### [Extracted page text data]
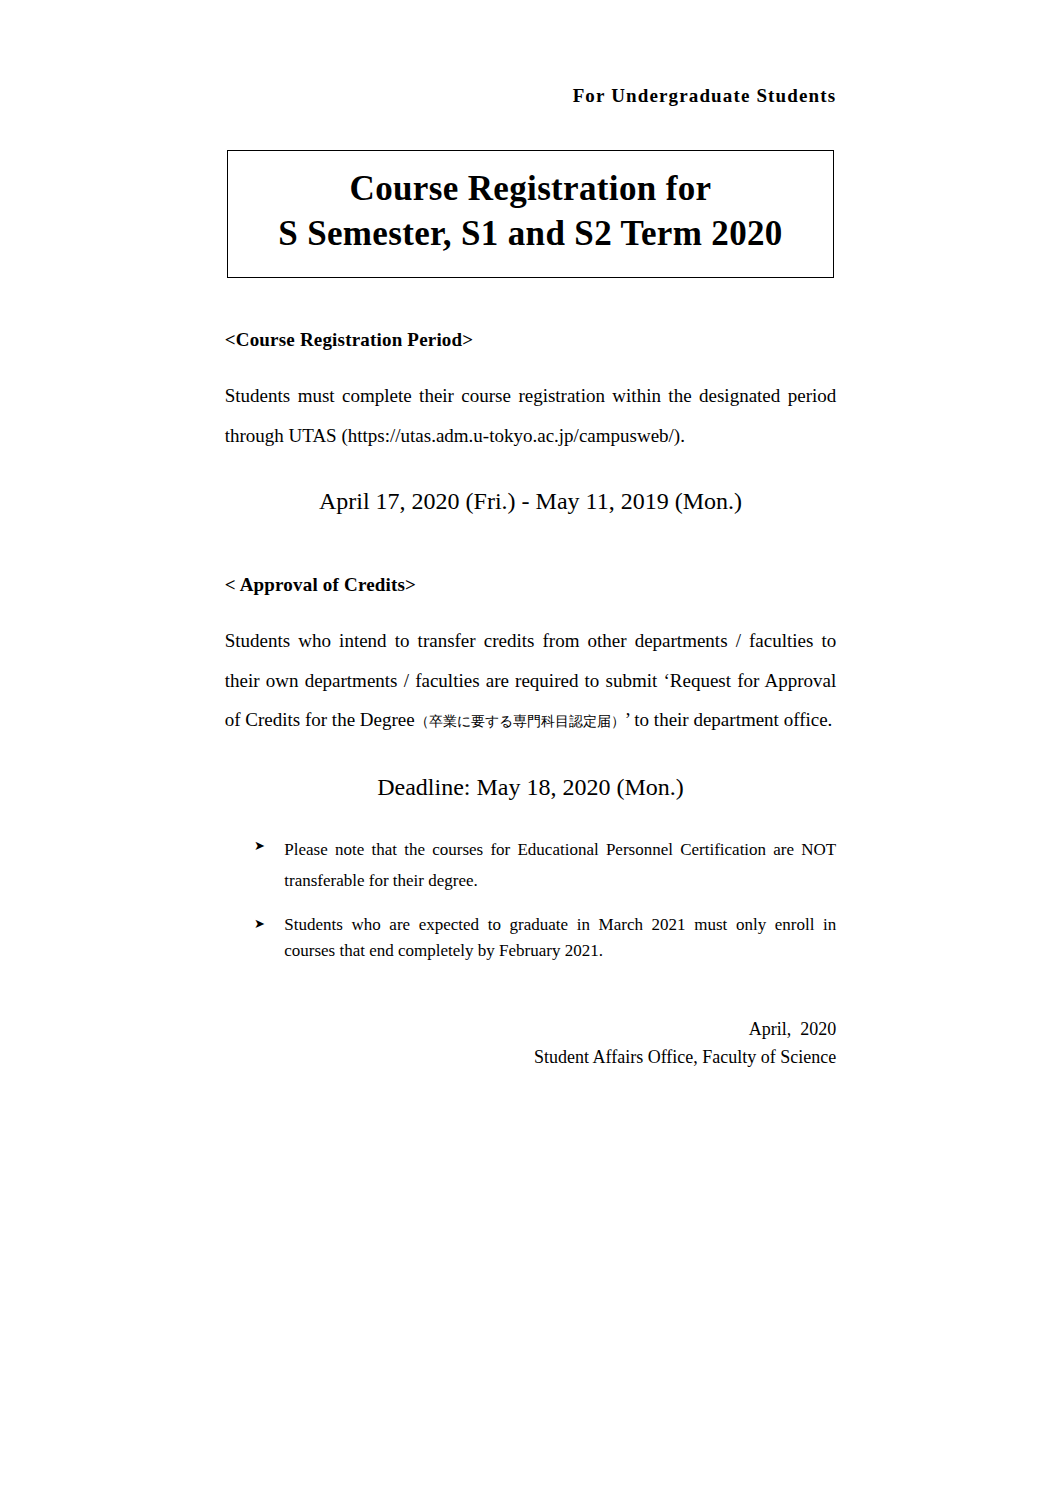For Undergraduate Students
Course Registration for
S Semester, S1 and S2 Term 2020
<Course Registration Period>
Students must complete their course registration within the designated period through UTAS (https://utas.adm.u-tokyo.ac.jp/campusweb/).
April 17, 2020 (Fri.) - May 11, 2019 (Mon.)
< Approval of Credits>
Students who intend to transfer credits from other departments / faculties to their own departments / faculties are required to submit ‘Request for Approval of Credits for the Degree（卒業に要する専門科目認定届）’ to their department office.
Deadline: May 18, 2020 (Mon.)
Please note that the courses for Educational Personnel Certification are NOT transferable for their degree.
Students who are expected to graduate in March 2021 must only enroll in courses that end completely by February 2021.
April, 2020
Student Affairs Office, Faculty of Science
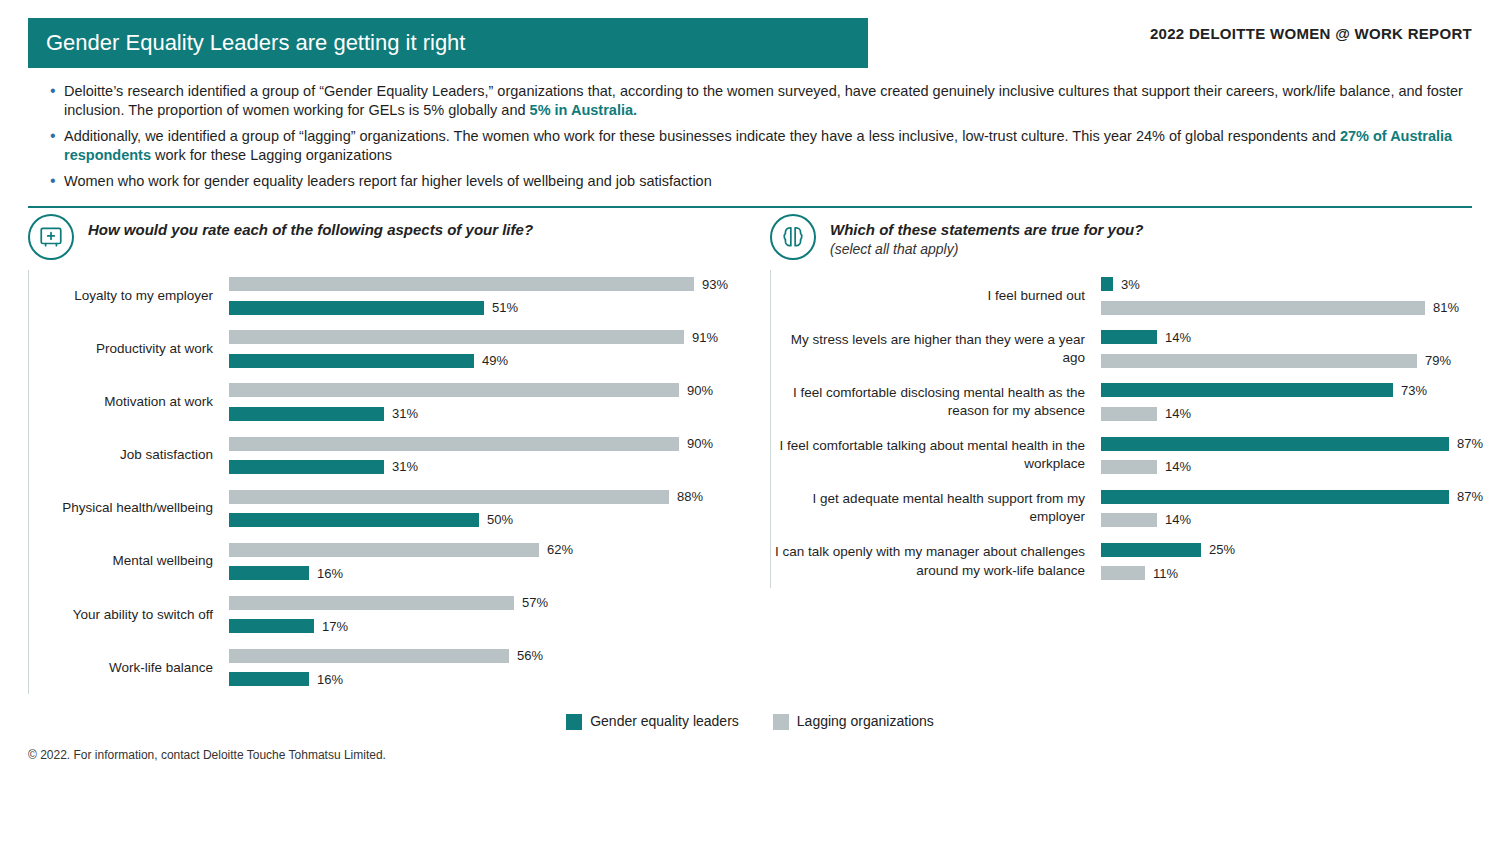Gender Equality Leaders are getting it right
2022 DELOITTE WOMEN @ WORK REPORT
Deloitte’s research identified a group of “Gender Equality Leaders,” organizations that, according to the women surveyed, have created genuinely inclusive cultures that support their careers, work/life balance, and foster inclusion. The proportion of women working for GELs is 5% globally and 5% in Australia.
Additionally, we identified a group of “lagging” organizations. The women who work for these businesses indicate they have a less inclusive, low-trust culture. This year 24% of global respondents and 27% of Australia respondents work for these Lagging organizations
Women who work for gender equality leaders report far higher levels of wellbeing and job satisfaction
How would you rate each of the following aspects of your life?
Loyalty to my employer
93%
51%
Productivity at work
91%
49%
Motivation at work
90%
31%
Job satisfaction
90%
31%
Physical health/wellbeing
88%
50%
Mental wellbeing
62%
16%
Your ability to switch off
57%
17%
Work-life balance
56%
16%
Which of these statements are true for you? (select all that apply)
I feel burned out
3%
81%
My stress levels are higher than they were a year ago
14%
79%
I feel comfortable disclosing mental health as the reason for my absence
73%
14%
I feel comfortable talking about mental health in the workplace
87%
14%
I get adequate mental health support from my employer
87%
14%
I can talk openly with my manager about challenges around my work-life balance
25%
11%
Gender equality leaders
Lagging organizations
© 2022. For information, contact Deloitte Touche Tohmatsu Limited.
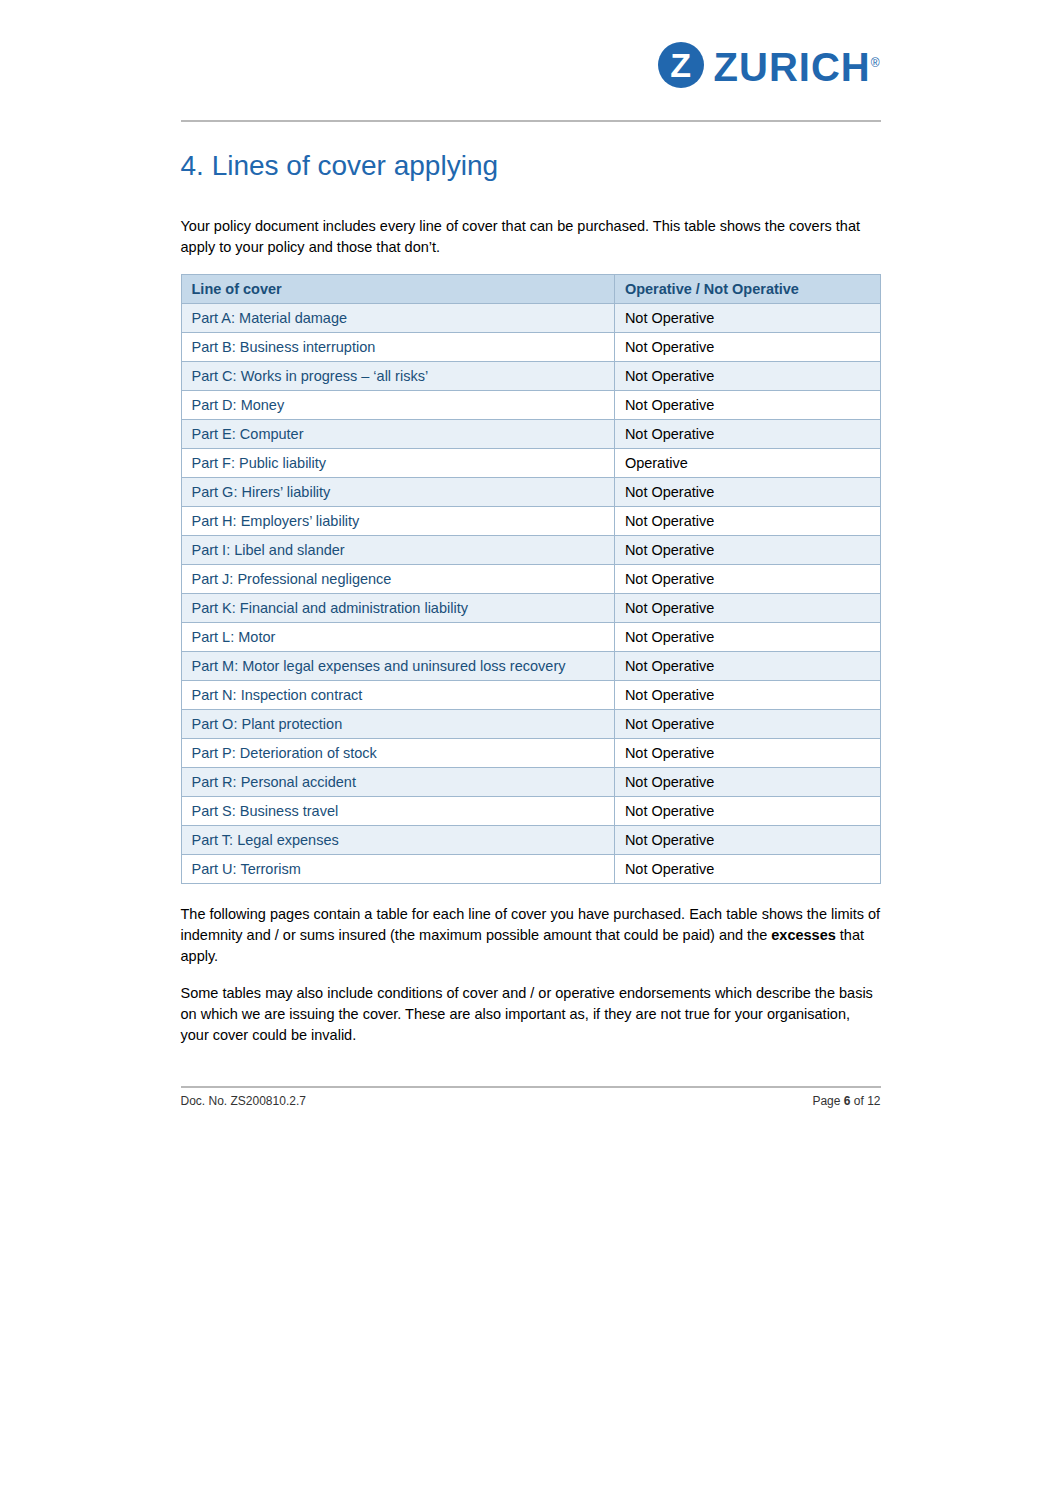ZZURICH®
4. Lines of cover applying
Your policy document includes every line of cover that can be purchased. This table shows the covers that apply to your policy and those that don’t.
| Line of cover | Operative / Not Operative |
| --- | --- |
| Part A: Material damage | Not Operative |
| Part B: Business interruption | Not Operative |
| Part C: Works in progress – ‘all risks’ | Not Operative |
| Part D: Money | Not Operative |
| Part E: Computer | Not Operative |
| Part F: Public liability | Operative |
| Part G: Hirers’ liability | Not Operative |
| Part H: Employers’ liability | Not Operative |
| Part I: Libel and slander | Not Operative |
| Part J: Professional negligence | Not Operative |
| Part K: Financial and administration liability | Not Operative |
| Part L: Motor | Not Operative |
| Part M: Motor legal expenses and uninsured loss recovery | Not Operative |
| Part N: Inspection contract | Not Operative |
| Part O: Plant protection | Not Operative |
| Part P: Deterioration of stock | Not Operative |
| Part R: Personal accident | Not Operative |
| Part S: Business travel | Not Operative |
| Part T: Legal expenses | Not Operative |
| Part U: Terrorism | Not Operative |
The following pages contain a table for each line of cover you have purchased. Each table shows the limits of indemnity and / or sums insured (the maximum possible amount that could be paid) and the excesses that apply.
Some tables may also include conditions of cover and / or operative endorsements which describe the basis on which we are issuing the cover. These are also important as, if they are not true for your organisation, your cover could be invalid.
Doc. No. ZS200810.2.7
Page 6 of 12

### [WORK ITEM]
Without the pictures, restate each entry exactly.

### [ANSWER SECTION]
For Undergraduate Students
Course Registration for
S Semester, S1 and S2 Term 2020
<Course Registration Period>
Students must complete their course registration within the designated period through UTAS (https://utas.adm.u-tokyo.ac.jp/campusweb/).
April 17, 2020 (Fri.) - May 11, 2019 (Mon.)
< Approval of Credits>
Students who intend to transfer credits from other departments / faculties to their own departments / faculties are required to submit ‘Request for Approval of Credits for the Degree（卒業に要する専門科目認定届）’ to their department office.
Deadline: May 18, 2020 (Mon.)
Please note that the courses for Educational Personnel Certification are NOT transferable for their degree.
Students who are expected to graduate in March 2021 must only enroll in courses that end completely by February 2021.
April, 2020
Student Affairs Office, Faculty of Science
Gender Equality Leaders are getting it right
2022 DELOITTE WOMEN @ WORK REPORT
Deloitte’s research identified a group of “Gender Equality Leaders,” organizations that, according to the women surveyed, have created genuinely inclusive cultures that support their careers, work/life balance, and foster inclusion. The proportion of women working for GELs is 5% globally and 5% in Australia.
Additionally, we identified a group of “lagging” organizations. The women who work for these businesses indicate they have a less inclusive, low-trust culture. This year 24% of global respondents and 27% of Australia respondents work for these Lagging organizations
Women who work for gender equality leaders report far higher levels of wellbeing and job satisfaction
How would you rate each of the following aspects of your life?
Loyalty to my employer
93%
51%
Productivity at work
91%
49%
Motivation at work
90%
31%
Job satisfaction
90%
31%
Physical health/wellbeing
88%
50%
Mental wellbeing
62%
16%
Your ability to switch off
57%
17%
Work-life balance
56%
16%
Which of these statements are true for you? (select all that apply)
I feel burned out
3%
81%
My stress levels are higher than they were a year ago
14%
79%
I feel comfortable disclosing mental health as the reason for my absence
73%
14%
I feel comfortable talking about mental health in the workplace
87%
14%
I get adequate mental health support from my employer
87%
14%
I can talk openly with my manager about challenges around my work-life balance
25%
11%
Gender equality leaders
Lagging organizations
© 2022. For information, contact Deloitte Touche Tohmatsu Limited.
ZZURICH®
4. Lines of cover applying
Your policy document includes every line of cover that can be purchased. This table shows the covers that apply to your policy and those that don’t.
| Line of cover | Operative / Not Operative |
| --- | --- |
| Part A: Material damage | Not Operative |
| Part B: Business interruption | Not Operative |
| Part C: Works in progress – ‘all risks’ | Not Operative |
| Part D: Money | Not Operative |
| Part E: Computer | Not Operative |
| Part F: Public liability | Operative |
| Part G: Hirers’ liability | Not Operative |
| Part H: Employers’ liability | Not Operative |
| Part I: Libel and slander | Not Operative |
| Part J: Professional negligence | Not Operative |
| Part K: Financial and administration liability | Not Operative |
| Part L: Motor | Not Operative |
| Part M: Motor legal expenses and uninsured loss recovery | Not Operative |
| Part N: Inspection contract | Not Operative |
| Part O: Plant protection | Not Operative |
| Part P: Deterioration of stock | Not Operative |
| Part R: Personal accident | Not Operative |
| Part S: Business travel | Not Operative |
| Part T: Legal expenses | Not Operative |
| Part U: Terrorism | Not Operative |
The following pages contain a table for each line of cover you have purchased. Each table shows the limits of indemnity and / or sums insured (the maximum possible amount that could be paid) and the excesses that apply.
Some tables may also include conditions of cover and / or operative endorsements which describe the basis on which we are issuing the cover. These are also important as, if they are not true for your organisation, your cover could be invalid.
Doc. No. ZS200810.2.7
Page 6 of 12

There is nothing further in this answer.